It long has been a dream for Jose Ramirez to reach the pinnacle of the pro boxing ranks.
The Avenal fighter and 2012 U.S. Olympian to date has done his part, building a 13-0 record with 10 knockouts, most of those coming in the early rounds, and holding the North American Boxing Federation junior welterweight title.
But what shapes up as a bigger challenge looms.
Ramirez, 22, will face Denver’s Rob Frankel (33-15-1, 6 KOs) on the “Fight for Water 4” card Saturday night at Selland Arena.
At stake for Ramirez: a move to contender status. That’s according to none other than Top Rank CEO Bob Arum, who reiterated as much to The Bee on Thursday. And for those who needed further confirmation that it’s a big fight, Arum himself will be in attendance.
“This is the toughest test he has faced,” Arum said. “Frankel has fought just about everyone, and even the fights he lost, he gave guys tough fights. It’s a real test for Jose. It’s a test that he has to pass if he’s going to go up the food chain.”
A victory for Ramirez means the feast continues, the next step likely a 10-rounder on HBO this summer in Macau, China.
A loss, to put it mildly, would “set (Ramirez) back,” Arum said. Way back.
His progression toward a title fight would be on hold while he “builds himself back up fighting guys on the lower level until we feel he’s ready to step up and fight more experienced fighters,” Arum said. “We’re not going to abandon him, but he goes back to the level below.”
That’s exactly what Frankel’s team plans on doing.
“I promise you … Jose has his hands full,” said Frankel manager/trainer Steve Mestes, whose other fighter, Alfred Romero, took Ramirez to eight rounds in August in Las Vegas. “We respect Jose and he’s a great fighter. A lot of respect … represented the U.S. in the Olympics, and his toughest test was one of our guy from our (House of Pain gym in Denver).
“It’s good to have Bob Arum coming because I hope he brings a handkerchief, because we didn’t come to party. We came to hurt somebody and we don’t come to lay down for nobody.”
Ramirez’s promoter/agent has confidence in his man.
“Can this fight get any bigger?” Rick Mirigian said. “We are on our way and I know Ramirez is ready.”
Frankel, 34, has been training with three-division titleholder Adrien Broner in Cincinnati. Frankel said he doesn’t view this bout as being any different than ones he’s fought before — including when he stopped Bobby Pacquiao, the brother of Manny, in 2008.
Bobby Pacquiao has since retired. Then there are the other championship bouts on Frankel’s résumé, against the likes of Lamont Peterson, David Diaz and Paul Spadafora.
“I’ve been in the ring with young guys like this,” Frankel said. “Won some and lost some. I feel like winning this fight would be good for me. Losing would be devastating for him. He has a lot to lose.”
Arum, however, said Ramirez remains in control of his destiny.

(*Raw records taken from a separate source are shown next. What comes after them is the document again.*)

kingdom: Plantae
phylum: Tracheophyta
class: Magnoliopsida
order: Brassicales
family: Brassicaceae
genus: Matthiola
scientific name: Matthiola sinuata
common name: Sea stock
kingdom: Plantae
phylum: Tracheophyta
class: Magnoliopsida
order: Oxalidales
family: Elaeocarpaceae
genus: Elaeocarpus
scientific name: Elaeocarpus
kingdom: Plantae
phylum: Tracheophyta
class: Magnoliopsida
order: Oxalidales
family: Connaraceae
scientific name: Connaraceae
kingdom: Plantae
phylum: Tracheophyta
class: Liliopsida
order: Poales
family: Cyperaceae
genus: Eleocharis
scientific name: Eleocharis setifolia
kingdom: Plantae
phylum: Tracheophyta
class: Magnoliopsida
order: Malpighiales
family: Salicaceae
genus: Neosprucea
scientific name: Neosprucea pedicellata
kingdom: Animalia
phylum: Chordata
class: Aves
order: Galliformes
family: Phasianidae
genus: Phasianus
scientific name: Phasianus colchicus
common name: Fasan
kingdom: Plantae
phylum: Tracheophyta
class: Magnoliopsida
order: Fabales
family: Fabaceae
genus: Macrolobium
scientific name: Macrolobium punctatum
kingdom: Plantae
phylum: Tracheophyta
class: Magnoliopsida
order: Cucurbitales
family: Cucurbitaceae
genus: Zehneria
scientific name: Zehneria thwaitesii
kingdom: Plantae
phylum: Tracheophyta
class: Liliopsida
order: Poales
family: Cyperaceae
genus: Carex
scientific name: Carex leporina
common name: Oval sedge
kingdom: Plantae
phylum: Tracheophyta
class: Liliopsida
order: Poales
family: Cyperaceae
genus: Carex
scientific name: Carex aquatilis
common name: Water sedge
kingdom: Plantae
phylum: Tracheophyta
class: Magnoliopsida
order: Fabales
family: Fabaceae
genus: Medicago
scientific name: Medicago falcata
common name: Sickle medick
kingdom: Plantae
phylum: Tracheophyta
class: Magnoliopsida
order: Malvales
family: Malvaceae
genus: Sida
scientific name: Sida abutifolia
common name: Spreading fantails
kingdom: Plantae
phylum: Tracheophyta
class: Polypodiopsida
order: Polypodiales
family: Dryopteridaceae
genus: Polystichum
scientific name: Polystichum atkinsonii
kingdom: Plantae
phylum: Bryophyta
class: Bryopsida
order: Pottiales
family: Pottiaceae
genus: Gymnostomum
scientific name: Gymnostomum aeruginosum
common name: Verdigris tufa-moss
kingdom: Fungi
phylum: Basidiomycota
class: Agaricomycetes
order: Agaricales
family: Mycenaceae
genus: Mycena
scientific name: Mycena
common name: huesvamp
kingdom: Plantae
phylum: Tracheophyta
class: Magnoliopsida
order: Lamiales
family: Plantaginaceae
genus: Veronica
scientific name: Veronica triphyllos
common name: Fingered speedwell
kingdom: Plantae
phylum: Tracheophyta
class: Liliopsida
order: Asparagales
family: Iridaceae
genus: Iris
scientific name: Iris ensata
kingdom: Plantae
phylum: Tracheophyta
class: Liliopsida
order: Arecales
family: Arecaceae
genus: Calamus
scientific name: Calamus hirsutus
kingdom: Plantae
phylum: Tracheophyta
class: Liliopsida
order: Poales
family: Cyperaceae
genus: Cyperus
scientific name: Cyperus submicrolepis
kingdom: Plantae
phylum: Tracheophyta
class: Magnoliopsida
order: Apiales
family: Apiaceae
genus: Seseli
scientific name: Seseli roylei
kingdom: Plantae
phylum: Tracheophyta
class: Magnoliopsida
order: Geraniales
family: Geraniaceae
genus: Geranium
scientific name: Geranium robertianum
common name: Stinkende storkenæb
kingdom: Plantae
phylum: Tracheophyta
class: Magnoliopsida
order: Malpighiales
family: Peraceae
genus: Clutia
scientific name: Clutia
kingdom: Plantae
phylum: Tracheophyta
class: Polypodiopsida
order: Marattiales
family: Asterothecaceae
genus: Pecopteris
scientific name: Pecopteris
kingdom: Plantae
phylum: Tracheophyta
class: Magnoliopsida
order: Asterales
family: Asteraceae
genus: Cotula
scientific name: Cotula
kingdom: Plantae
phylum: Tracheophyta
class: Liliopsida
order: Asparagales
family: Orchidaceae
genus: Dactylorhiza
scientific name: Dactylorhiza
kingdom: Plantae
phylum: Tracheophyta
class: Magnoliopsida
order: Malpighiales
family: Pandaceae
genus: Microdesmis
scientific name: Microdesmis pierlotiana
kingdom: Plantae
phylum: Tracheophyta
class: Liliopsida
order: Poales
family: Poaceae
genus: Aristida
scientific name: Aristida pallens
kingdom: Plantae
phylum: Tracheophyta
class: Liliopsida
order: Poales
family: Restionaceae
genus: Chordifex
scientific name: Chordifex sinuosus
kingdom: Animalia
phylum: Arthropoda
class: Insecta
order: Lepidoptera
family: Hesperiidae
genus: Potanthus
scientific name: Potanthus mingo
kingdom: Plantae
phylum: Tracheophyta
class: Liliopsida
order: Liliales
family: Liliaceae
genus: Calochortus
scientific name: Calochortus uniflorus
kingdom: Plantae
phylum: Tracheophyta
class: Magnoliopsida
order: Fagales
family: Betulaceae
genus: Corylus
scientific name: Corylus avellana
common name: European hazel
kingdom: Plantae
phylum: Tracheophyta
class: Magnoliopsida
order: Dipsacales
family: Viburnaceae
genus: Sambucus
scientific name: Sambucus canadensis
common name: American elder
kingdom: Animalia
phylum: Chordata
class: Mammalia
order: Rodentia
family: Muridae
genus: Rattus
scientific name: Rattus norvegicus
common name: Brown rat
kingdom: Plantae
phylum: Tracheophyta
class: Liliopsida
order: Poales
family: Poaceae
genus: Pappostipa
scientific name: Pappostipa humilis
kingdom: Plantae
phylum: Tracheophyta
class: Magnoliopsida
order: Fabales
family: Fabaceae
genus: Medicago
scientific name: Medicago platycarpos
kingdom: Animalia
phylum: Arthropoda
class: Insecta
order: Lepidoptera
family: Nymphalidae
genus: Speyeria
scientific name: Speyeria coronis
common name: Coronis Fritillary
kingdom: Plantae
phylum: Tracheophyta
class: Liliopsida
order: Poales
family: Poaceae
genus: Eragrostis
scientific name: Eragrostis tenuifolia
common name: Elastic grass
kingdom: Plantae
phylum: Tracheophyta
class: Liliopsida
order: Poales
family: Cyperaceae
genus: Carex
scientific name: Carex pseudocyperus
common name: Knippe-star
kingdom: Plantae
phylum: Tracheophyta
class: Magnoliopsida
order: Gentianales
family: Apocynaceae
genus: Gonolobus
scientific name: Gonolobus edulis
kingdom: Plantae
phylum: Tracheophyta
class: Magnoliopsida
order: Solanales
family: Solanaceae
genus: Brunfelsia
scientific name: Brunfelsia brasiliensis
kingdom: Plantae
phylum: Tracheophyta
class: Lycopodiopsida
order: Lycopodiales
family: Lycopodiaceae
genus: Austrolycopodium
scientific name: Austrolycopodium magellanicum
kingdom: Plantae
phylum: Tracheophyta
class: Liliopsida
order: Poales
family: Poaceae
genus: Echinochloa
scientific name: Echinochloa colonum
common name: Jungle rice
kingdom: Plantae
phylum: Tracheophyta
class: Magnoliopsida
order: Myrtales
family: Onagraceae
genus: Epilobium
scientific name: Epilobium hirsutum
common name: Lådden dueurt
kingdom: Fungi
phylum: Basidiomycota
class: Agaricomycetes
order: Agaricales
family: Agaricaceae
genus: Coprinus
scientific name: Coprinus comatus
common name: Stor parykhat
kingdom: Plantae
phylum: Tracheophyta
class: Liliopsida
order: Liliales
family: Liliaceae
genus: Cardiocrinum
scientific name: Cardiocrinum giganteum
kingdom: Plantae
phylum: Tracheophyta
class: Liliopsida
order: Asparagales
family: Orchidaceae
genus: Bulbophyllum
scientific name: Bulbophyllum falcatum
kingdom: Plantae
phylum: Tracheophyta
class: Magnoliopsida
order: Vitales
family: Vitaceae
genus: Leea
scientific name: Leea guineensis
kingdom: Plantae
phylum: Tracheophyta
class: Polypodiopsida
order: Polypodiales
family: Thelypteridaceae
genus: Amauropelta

“No one is going to give him anything,” Arum said. A pro boxer “can’t fight the top contenders or champions until he proves himself fighting experienced fighters and he mounts the ladder one step at a time.”
Ramirez understands the Saturday night stakes.
“I’m so focused. I have so much to motivate me. … Obviously this fight is happening for a reason, and my company, Top Rank, the matchmakers, my team, believe in me and I believe in myself,” Ramirez said. “Every time I sparred I feel better and stronger, I really am, and you’ll see on Saturday.”